> **Source extract**:
● ● ● ●

The Meghalaya High Court has held that forceful or mandatory vaccination violates the fundamental right to livelihood.
The court made the observations in a suo moto public interest litigation filed after it took note that the state had mandated shopkeepers, vendors and taxi drivers to get themselves vaccinated against Covid-19 before resuming their business.
“Vaccination by force or being made mandatory by adopting coercive methods, vitiates the very fundamental purpose of the welfare attached to it,” read the judgement that was passed on Wednesday. “It impinges on the fundamental right(s) as such, especially when it affects the right to means of livelihood which makes it possible for a person to live.”
The bench cited several court orders to highlight that vaccination by force has been discouraged. The bench’s order also highlighted matters concerning bodily autonomy.
“Whether to subject oneself to an intrusion of his/her body, even if of minor intensity, e.g., through a needle, concerns issues of personal and bodily autonomy and bodily integrity, similar to abortion rights or non-sterilization rights or even sex reassignment surgeries, irrespective of what consequences the individual might be inviting,” it noted.
“Around one hundred and seven (107) years ago, in Schloendroff v Society of New York Hospitals, NY Justice Cardozo ruled that ‘every human being of adult years and sound mind has a right to determine what shall be done with their body’,” the judgement read. “Thus, by use of force or through deception if an unwilling capable adult is made to have the ‘flu vaccine would be considered both a crime and tort or civil’ wrong, as was ruled in Airedale NHS Trust v Bland reported around thirty years (30) ago.”— Meghalaya High Court
After the court order, the state principal secretary said the existing orders on vaccine compliance will be modified.

● ● ● ●

> **Provided information**:
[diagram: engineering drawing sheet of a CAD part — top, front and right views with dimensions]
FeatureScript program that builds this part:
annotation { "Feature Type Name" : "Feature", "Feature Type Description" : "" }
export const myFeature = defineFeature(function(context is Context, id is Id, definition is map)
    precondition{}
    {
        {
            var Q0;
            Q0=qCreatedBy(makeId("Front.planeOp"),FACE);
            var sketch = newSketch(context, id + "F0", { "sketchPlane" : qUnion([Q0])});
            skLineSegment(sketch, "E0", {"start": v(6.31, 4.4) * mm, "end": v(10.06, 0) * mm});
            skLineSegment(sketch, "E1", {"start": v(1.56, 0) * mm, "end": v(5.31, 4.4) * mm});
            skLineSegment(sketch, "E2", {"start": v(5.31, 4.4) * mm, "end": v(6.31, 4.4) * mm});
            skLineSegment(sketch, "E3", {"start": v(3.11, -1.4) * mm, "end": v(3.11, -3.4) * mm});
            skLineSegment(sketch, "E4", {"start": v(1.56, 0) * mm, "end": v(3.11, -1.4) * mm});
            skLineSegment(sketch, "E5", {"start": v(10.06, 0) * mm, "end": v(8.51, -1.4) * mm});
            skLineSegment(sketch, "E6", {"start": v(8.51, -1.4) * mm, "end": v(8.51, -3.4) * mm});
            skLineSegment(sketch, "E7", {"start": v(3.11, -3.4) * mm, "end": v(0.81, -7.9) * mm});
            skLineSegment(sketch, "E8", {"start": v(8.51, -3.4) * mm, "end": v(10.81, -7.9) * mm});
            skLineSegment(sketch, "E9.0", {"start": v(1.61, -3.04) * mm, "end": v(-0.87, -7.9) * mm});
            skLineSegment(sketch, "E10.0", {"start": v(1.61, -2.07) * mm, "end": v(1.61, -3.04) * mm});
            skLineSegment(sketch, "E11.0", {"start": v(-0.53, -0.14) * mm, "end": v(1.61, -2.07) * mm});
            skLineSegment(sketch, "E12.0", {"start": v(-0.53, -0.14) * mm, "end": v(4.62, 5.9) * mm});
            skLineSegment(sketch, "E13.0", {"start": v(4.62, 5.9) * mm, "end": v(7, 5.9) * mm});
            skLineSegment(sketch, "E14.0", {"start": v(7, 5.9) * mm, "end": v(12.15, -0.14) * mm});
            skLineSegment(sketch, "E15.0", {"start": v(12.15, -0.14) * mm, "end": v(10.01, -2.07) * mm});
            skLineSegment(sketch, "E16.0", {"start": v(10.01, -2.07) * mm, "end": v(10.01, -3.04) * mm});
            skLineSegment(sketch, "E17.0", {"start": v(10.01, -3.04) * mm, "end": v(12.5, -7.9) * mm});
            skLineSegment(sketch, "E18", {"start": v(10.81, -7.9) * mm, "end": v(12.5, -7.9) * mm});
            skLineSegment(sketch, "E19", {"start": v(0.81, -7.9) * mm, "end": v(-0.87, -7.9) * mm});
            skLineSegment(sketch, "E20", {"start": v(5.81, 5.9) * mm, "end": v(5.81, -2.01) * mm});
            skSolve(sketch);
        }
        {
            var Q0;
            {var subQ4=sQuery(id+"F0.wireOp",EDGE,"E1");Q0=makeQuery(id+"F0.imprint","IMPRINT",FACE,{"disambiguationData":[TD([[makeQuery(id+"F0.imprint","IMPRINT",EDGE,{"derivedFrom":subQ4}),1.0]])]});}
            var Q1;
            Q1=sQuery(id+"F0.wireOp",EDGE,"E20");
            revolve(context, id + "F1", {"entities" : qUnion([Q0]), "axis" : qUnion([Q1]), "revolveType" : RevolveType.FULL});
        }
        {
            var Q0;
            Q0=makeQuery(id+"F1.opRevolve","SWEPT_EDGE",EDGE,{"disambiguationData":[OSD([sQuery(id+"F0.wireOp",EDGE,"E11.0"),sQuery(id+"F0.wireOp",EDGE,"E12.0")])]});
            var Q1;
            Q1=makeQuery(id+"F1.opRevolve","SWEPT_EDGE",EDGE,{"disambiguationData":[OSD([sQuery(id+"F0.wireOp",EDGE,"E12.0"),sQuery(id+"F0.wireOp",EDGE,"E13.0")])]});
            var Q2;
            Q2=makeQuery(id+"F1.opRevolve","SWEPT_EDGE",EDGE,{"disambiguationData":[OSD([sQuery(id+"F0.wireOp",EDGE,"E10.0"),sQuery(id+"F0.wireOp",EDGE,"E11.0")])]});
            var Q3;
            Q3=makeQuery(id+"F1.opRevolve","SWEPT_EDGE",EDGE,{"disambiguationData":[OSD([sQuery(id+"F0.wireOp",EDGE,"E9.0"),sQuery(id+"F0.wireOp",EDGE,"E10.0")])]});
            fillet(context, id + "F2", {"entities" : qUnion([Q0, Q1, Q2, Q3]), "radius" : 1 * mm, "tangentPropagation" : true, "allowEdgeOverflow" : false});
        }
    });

● ● ● ●

> **Action item**:
Continue the news report on the Meghalaya High Court's ruling against forced vaccination from its last sentence.

> **Response for this exercise**:
Shops, commercial vehicles to display vaccine status of employees
The authorities in Meghalaya are struggling with vaccine hesitancy among its residents.
In its order, the bench of Chief Justice Biswanath Somadder and Justice HS Thangkhiew said vaccination was the need of the hour and absolutely necessary to tide over the pandemic. The court also warned of stern action against anyone involved in spreading misinformation on the vaccination drive.
“The burden lies on the State to disseminate and sensitize the citizens of the entire exercise of vaccination with its pros and cons and facilitate informed decision making particularly in a situation where the beneficiaries are skeptical, susceptible and belonging to vulnerable/marginalised section of the society, some of whom are also gullible members of the indigenous communities who are constantly being fed with deliberate misinformation regarding the efficacy of vaccination by some persons/organisations with oblique motives.”— Meghalaya High Court
However, the court asked all shops, businesses and commercial vehicles in the state to display the Covid-19 vaccination status of their employees at a “conspicuous place” so that people can make an informed decision before using their services.
The court said the authorities can order “closure/stoppage of plying” for those who flout these guidelines. The bench will hear the matter again on June 30.
As Meghalaya struggled to vaccinate even its healthcare workers, the state health department commissioned the Indian Institute of Public Health in Shillong to conduct a study. The preliminary findings, accessed by Scroll.in, revealed that “messages on social media” was one of the major drivers of hesitancy.
Vaccine hesitancy – loosely defined as the phenomenon of people refusing to get inoculated despite the presence of a safe and effective vaccine – is complex and driven by several factors. The extraordinary circumstances and the crunched timelines under which the Covid-19 vaccines were developed makes it even more complicated. Thus, experts believe it is only natural for people to be apprehensive.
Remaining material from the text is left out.